The bombings are a jackpot for the opposition

“The opposition has hit the jackpot. The consequences are too big to digest. It may provoke more violence by the regime. Everyone is revising their calculations. People will be deciding whether to defect or not and the Russians will be wondering if they have backed the wrong horse,” said Nadim Shehadi, a Middle East analyst at Chatham House in London, quoted on The Guardian.

Assad’s on his way out – but there’s still time for him

“They have gone for the jugular now,” said Robert Fisk in The Independent. He said that though it took time to plan assassinations, “this was on an epic scale, to match the bloodbath across Syria.” There will be more attacks, too.
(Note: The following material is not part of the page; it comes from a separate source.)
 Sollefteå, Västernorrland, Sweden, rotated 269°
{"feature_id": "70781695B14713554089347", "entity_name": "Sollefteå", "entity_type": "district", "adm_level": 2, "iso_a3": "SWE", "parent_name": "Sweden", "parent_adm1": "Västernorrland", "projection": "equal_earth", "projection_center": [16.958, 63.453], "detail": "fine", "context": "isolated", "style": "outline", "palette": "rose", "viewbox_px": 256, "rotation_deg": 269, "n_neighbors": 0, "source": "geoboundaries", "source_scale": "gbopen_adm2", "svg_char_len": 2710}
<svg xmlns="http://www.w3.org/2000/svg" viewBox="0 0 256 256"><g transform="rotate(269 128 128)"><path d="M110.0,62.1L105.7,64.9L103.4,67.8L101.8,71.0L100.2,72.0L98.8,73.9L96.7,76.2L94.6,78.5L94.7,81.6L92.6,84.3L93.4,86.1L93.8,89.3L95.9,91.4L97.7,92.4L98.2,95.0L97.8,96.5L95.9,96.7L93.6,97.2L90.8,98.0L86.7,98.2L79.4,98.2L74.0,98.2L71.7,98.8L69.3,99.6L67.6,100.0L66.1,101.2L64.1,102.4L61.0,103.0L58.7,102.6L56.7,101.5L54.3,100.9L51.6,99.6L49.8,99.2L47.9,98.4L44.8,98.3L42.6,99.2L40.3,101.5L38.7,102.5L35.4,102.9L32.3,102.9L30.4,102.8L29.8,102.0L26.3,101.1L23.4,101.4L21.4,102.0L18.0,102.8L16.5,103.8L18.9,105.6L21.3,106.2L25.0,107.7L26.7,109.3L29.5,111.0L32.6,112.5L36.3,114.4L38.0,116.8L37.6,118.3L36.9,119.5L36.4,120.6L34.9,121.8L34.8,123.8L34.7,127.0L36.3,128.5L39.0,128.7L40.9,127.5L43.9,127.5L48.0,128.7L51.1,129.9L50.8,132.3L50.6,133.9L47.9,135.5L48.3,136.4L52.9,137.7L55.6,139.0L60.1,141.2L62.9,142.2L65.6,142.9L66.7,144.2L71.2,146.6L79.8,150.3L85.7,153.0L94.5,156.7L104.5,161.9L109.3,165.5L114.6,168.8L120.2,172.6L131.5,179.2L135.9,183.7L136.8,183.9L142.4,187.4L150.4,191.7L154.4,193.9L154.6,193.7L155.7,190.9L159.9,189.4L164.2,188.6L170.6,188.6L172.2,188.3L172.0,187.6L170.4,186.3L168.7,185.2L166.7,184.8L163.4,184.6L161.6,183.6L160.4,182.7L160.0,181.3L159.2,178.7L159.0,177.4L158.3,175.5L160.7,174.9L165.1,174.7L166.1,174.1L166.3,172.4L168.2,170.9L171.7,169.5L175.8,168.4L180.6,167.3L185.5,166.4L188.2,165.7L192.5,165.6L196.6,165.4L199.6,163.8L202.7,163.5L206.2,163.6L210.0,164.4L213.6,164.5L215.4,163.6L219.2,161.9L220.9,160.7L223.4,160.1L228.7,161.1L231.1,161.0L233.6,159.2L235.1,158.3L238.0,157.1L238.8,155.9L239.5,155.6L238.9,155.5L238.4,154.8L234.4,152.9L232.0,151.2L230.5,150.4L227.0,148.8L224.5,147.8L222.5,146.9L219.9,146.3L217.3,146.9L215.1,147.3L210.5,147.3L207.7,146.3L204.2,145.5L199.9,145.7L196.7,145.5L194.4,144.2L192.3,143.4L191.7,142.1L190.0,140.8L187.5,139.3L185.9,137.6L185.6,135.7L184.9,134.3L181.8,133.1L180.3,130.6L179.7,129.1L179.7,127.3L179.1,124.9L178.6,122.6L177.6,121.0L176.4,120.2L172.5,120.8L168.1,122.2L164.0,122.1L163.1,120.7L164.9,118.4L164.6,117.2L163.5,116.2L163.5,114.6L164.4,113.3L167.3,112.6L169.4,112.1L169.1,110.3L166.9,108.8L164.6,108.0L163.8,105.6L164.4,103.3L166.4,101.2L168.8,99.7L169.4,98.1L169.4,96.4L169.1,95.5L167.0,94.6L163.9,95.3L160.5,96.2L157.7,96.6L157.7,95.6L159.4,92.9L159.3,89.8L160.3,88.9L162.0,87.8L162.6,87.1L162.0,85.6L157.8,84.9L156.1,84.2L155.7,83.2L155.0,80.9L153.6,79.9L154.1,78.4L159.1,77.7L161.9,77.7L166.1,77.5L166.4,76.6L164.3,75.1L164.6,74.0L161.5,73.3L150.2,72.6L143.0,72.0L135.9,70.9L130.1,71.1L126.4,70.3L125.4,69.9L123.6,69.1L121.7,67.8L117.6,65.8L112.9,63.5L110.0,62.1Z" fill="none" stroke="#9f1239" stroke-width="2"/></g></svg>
The scenes in Syria now start to look like those in the Balkans. Bashar can’t flee; but there are tanks in Damascus. “The verdict? Going, but not yet gone.”

Syria’s allies will start to reconsider

The men killed in the bomb, said Anthony Loyd in The Times, were those who helped keep up Assad’s delusions. Their assassinations will have an immediate impact on the regime, and will hit Assad psychologically. The rebels, though, probably won’t take over any important institutions – the Syrian Army is still powerful. The Free Syrian Army (the rebels) is still “too lightly armed.” But what will happen is that the “knock-on effect of the bombing … will be felt in the halls of power in Moscow, Beijing, Tehran and Damascus.”
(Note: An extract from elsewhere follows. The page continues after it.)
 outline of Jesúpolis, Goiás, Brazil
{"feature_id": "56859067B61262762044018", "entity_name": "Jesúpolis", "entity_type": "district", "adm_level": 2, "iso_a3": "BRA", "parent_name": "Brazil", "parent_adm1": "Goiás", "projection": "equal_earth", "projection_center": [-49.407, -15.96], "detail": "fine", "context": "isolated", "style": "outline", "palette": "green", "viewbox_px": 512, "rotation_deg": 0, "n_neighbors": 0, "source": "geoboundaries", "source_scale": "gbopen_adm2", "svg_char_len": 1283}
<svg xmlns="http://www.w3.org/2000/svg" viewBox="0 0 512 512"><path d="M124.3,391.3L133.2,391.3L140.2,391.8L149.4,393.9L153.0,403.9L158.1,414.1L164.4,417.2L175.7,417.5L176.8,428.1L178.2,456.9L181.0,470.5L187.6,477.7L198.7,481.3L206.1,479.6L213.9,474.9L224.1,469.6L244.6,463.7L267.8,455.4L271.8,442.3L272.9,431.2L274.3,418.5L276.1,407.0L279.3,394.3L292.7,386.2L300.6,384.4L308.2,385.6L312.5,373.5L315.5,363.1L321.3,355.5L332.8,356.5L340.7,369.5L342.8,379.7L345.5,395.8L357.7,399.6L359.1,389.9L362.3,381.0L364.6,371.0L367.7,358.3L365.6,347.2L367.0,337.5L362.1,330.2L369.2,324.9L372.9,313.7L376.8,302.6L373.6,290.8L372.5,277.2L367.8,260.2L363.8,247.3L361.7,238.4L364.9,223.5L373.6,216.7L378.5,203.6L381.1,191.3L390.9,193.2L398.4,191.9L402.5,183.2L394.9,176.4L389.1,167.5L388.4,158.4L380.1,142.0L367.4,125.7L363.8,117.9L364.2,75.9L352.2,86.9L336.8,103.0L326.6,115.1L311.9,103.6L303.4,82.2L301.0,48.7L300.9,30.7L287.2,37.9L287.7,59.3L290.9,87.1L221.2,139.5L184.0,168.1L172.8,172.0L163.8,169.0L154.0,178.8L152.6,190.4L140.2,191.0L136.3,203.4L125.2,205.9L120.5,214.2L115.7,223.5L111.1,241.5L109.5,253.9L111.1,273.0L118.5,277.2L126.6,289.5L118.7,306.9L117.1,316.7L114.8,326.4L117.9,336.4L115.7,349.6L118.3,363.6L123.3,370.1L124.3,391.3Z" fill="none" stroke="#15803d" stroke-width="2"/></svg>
Russia won’t – it’s clinging on to the old world

Zaki Laidi in The Financial Times said that Russia isn’t changing its position with regard to Syria because it wants to ensure its own power in relation to the West. If Syria falls, then Russia’s “southern flank would be weakened.” The problem with Russia is that it doesn’t want to adapt – it wants to “return to the old world.” And it wants to make regime change too costly for the West to countenance.

Could something far worse happen?

Martin Chulov in The Guardian was uncertain about the effect of the bombs: “Whether the deaths of the strongmen can bring the masses around will determine whether this is indeed the beginning of the end – or the start of something far worse.”

But what happens next?

Yes, said an editorial in The Times, it’s “very likely” that Assad – “short of unleashing cataclysmic violence” – will go. But then what? How do we deal with what comes out of the ashes? Syria has a large stock of chemical weapons, which, post-Assad, could be stolen by terrorists; Syria is in a volatile region – it’s still at war with Israel. We need “to begin to talk about what happens now.”